The movie premiered at the Tribeca Film Festival last year and will hit theaters in New York on Sept. 14 before rolling out to other other cities. You can watch the trailer below.

Lydon is seen discussing how it “wasn’t much fun” to be Johnny Rotten, frontman for the Sex Pistols, because of manager Malcolm McLaren’s obsession with shocking people at the cost of musical endeavor, and how he decided to create Public Image Ltd., which would “approach it without that media mockery.”

He notes that he had to “really, really fight for my survival” and admits he doubted whether anyone in the music industry held any respect for him.

“I wanted to get away from attacking institutions, which was basically the job I allotted for myself when I joined the Pistols, and I just wanted to experiment inside my own head,” Lydon told Rolling Stone in 2015. “You can't change the world if you don't change yourself first. So that was the ambition of it all. Very utopian in many ways, but that's basically how PiL works.”

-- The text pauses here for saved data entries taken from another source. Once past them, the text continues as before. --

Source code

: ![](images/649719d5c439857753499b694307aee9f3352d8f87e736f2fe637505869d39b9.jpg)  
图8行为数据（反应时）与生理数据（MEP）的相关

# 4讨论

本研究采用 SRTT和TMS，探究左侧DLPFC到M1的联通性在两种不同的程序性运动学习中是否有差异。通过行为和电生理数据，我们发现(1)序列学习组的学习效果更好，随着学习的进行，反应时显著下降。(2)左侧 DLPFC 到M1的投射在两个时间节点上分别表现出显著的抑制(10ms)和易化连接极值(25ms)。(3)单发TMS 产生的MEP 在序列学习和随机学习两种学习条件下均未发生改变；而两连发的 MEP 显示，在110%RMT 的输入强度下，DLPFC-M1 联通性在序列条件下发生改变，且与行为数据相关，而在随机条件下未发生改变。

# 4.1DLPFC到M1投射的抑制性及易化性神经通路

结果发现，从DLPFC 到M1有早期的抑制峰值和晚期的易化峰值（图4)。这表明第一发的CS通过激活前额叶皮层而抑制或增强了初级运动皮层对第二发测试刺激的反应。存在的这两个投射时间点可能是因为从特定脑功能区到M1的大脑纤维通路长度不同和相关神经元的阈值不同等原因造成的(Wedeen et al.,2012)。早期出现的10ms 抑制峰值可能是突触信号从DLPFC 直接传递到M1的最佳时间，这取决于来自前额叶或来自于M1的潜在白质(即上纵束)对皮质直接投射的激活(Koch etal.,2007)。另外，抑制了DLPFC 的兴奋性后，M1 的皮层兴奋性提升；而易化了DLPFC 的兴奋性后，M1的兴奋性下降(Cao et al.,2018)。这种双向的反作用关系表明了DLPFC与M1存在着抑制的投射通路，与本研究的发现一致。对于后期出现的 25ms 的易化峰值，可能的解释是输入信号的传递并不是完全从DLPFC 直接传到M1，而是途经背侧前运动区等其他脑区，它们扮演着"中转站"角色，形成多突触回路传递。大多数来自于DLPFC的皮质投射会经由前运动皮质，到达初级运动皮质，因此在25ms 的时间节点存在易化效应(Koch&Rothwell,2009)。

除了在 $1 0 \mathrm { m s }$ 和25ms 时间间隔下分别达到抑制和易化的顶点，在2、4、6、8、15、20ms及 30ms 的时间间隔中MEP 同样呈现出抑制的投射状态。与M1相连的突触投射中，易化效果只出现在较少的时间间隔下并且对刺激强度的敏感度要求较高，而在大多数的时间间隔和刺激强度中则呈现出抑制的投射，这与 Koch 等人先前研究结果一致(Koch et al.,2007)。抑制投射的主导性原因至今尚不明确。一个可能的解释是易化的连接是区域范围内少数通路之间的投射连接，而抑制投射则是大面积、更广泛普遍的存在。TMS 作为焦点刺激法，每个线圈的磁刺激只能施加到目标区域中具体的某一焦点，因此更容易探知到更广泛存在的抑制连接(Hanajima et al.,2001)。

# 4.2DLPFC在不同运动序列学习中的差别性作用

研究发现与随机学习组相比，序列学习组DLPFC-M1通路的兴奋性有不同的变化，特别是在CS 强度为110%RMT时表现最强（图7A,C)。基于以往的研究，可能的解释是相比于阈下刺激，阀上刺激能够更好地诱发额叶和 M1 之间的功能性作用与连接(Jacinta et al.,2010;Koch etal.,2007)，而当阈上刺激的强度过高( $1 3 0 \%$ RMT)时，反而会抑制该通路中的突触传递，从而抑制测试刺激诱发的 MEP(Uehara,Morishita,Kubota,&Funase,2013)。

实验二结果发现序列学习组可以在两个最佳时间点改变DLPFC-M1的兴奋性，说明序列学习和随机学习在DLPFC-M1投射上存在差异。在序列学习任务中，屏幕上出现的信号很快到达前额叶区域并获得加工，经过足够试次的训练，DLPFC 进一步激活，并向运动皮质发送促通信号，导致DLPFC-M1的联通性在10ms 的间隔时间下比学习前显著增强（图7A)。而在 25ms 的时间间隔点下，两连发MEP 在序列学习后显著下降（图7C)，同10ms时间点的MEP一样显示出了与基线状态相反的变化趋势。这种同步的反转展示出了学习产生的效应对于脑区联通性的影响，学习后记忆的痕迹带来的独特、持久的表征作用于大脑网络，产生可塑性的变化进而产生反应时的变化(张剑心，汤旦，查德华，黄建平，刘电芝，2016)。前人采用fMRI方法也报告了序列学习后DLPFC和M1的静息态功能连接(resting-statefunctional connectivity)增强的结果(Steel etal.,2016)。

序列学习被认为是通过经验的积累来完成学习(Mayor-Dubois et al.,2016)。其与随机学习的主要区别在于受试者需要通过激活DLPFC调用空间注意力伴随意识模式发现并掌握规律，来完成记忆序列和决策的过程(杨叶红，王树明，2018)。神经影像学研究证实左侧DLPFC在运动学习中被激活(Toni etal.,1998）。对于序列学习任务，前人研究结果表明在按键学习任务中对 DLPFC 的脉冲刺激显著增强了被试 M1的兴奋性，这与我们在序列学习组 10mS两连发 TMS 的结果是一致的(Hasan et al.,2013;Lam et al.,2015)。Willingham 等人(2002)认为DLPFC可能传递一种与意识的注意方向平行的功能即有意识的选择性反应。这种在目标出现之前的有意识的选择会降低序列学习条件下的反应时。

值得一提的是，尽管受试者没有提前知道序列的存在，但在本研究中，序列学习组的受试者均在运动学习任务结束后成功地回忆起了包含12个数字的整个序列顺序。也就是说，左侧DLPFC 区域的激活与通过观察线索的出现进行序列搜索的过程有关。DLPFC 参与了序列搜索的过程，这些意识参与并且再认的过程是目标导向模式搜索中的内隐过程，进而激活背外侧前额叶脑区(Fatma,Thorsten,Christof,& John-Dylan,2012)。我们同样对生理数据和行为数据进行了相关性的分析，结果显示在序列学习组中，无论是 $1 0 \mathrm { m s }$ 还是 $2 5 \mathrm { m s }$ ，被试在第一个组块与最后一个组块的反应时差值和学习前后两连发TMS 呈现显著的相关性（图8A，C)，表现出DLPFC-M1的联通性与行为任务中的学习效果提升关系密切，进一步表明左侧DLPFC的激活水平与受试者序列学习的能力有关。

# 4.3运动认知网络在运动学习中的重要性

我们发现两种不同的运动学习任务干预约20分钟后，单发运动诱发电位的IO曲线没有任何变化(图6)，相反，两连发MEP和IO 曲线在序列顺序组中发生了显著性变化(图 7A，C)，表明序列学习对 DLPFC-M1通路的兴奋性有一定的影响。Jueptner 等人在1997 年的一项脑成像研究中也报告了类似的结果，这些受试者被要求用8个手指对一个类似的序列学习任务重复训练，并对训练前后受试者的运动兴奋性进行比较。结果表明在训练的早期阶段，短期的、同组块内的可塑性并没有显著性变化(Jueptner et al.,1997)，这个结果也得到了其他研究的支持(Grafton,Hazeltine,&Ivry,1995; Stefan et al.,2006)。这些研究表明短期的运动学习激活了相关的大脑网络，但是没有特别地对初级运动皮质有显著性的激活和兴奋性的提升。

Responding to the suggestion that no two PiL albums sound alike, Lydon says, “There's no need for them to. There's a great deal of conversation that goes into things, which gets everybody on the same page.”

“I didn't want to have a bunch of famous musicians telling how much they're influenced by PiL," first-time director Tabbert Fiiller said in a statement earlier this year. "That would've been a long list, so I narrowed it down to people that have been influenced by PiL but also have had a connection to PiL and had stories to tell. I also wanted a variety of musicians that would show how PiL's influence has carried over into many types of music.”

PiL are currently touring the U.K. to mark their 40th anniversary.